Future investigations should extend beyond our current study's timeframe to include timepoints up to 72 hours to understand the temporal dynamics of macrophage responses to shear stress more comprehensively. A focused examination on the mechanisms driving the pro-inflammatory phenotype should involve targeted inhibition of the NF-κB and MAPK pathways using specific inhibitors like PS-1145 and SB203580, respectively, to delineate their contributions during shear stress and re-evaluate macrophage phenotype [69, 70]. Furthermore, while our study focused on the protein expression changes, we recognize the interconnected nature of cellular responses, which prompts us to consider the potential impact on other cellular components such as metabolites. Recent studies, such as those discussed by Evers et al., highlight the established link between mechanical cues and cellular metabolism, suggesting that shear stress may not only influence protein expression but also induce significant metabolic changes [71]. Mechanotransducers such as YAP/TAZ have been shown to regulate metabolic changes in many cell types. In mesenchymal stem cells, shear stress enhances YAP expression, driving their differentiation into chondrocytes [72]. In light of our findings, a promising direction for future research would be to investigate how shear stress affects the YAP/TAZ signaling pathway in macrophages and its subsequent impact on metabolic responses. It has previously been demonstrated that YAP/TAZ directly promotes a pro-inflammatory metabolic response by modulating IL-6 and Arginase-I expression via the histone deacetylase 3 (HDAC3)-nuclear receptor corepressor 1 (NCoR1) repressor complex [73]. Such studies will not only deepen our understanding of macrophage biology under mechanical stress but also may reveal new therapeutic targets for modulating inflammation.

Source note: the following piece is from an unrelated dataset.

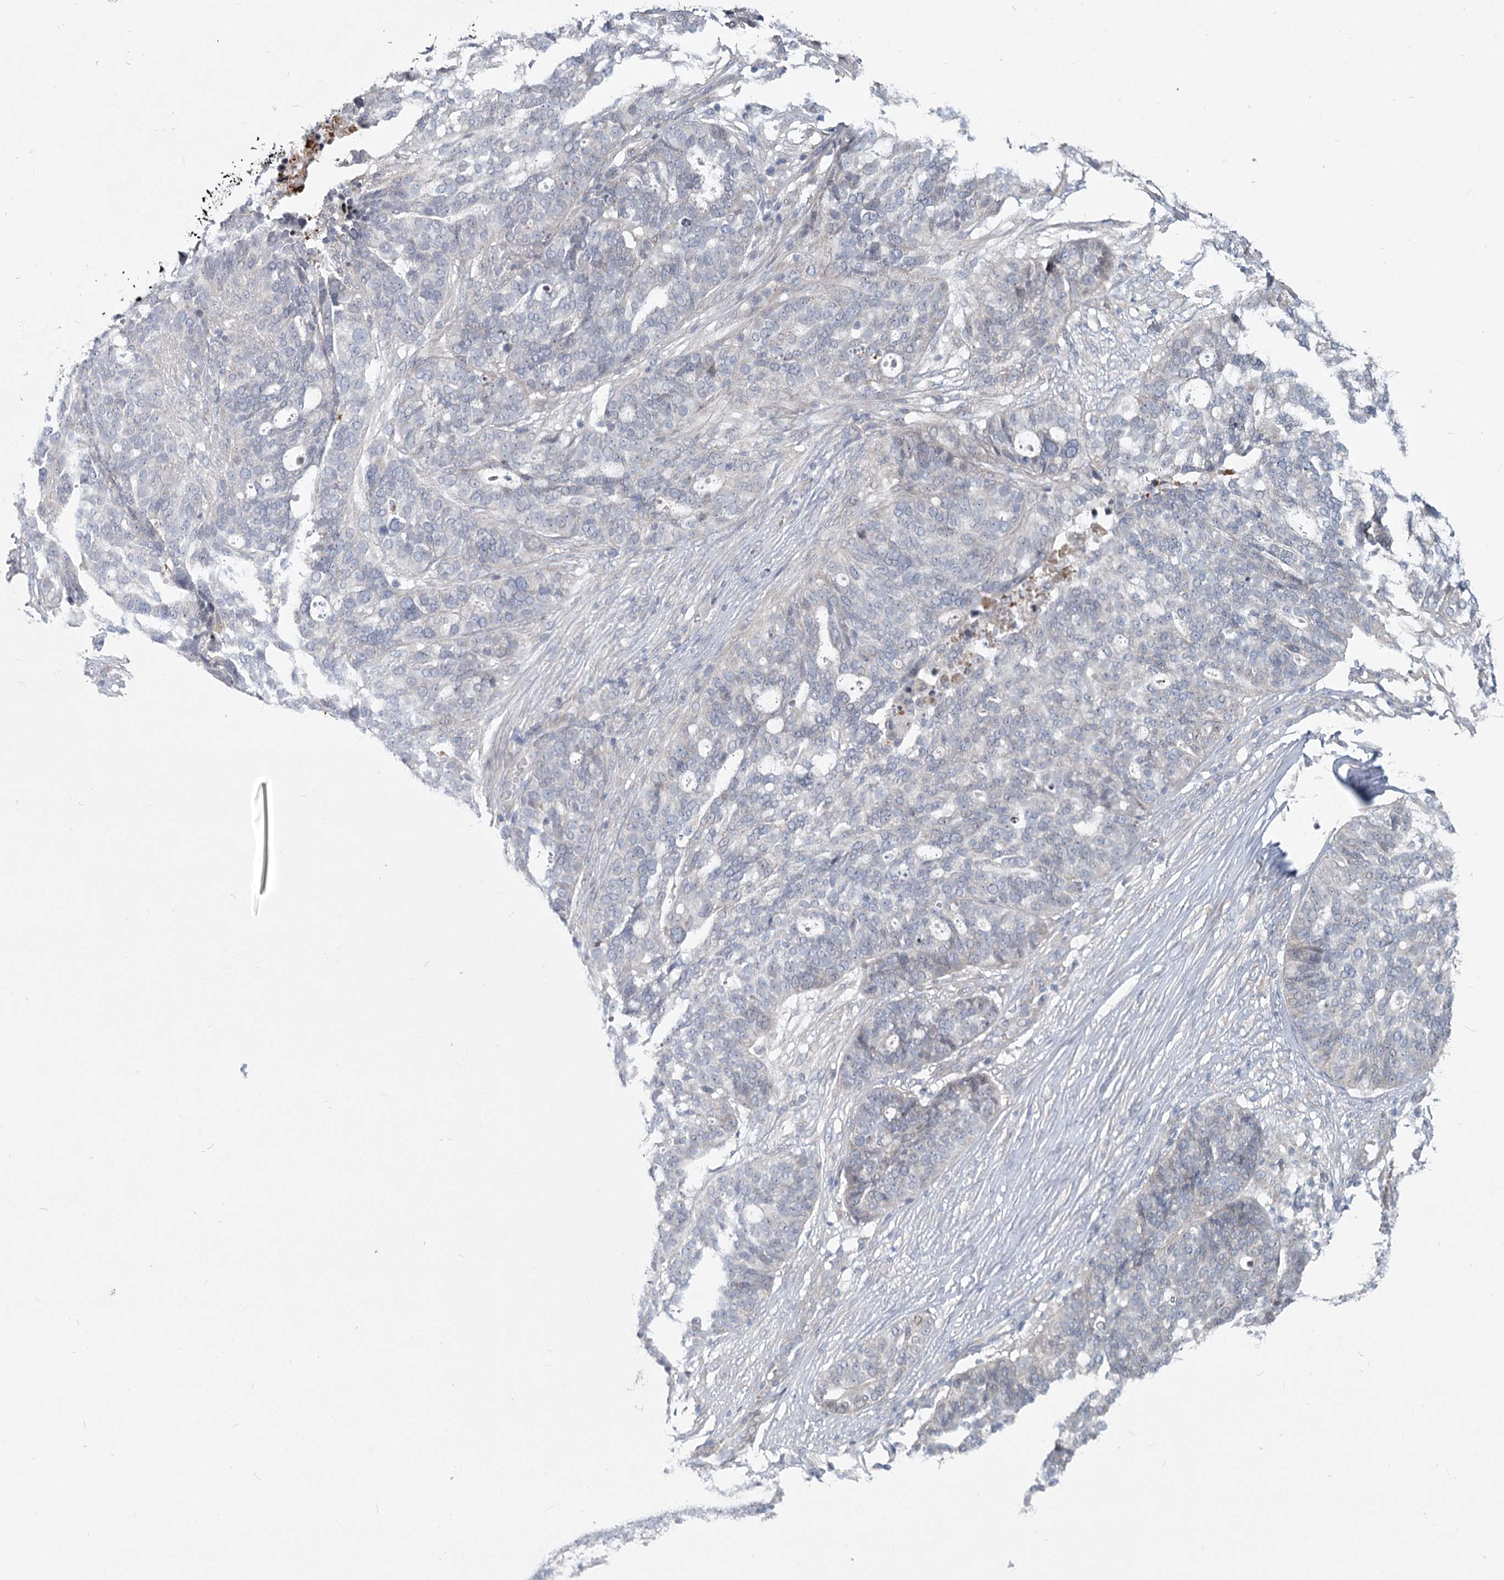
{"staining": {"intensity": "negative", "quantity": "none", "location": "none"}, "tissue": "ovarian cancer", "cell_type": "Tumor cells", "image_type": "cancer", "snomed": [{"axis": "morphology", "description": "Cystadenocarcinoma, serous, NOS"}, {"axis": "topography", "description": "Ovary"}], "caption": "Immunohistochemistry micrograph of ovarian cancer (serous cystadenocarcinoma) stained for a protein (brown), which shows no expression in tumor cells.", "gene": "SPINK13", "patient": {"sex": "female", "age": 59}}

In conclusion, in the present study, we explored the response of human MDMs to shear stress, revealing a time-dependent shift toward a pro-inflammatory phenotype characterized by the upregulation of pro-inflammatory cytokine secretion, gene expression, and cellular morphology. Our findings highlight the complex interplay between mechanical stimuli and macrophage activation, with significant implications for understanding atherosclerotic plaque dynamics and the design of vascular grafts. This research not only contributes to our knowledge of macrophage biology under shear stress but also highlights the potential for targeted interventions to modulate inflammatory responses in vascular pathologies and biomaterial design.

Data availability statement

The datasets generated for this study are available on request from the corresponding author.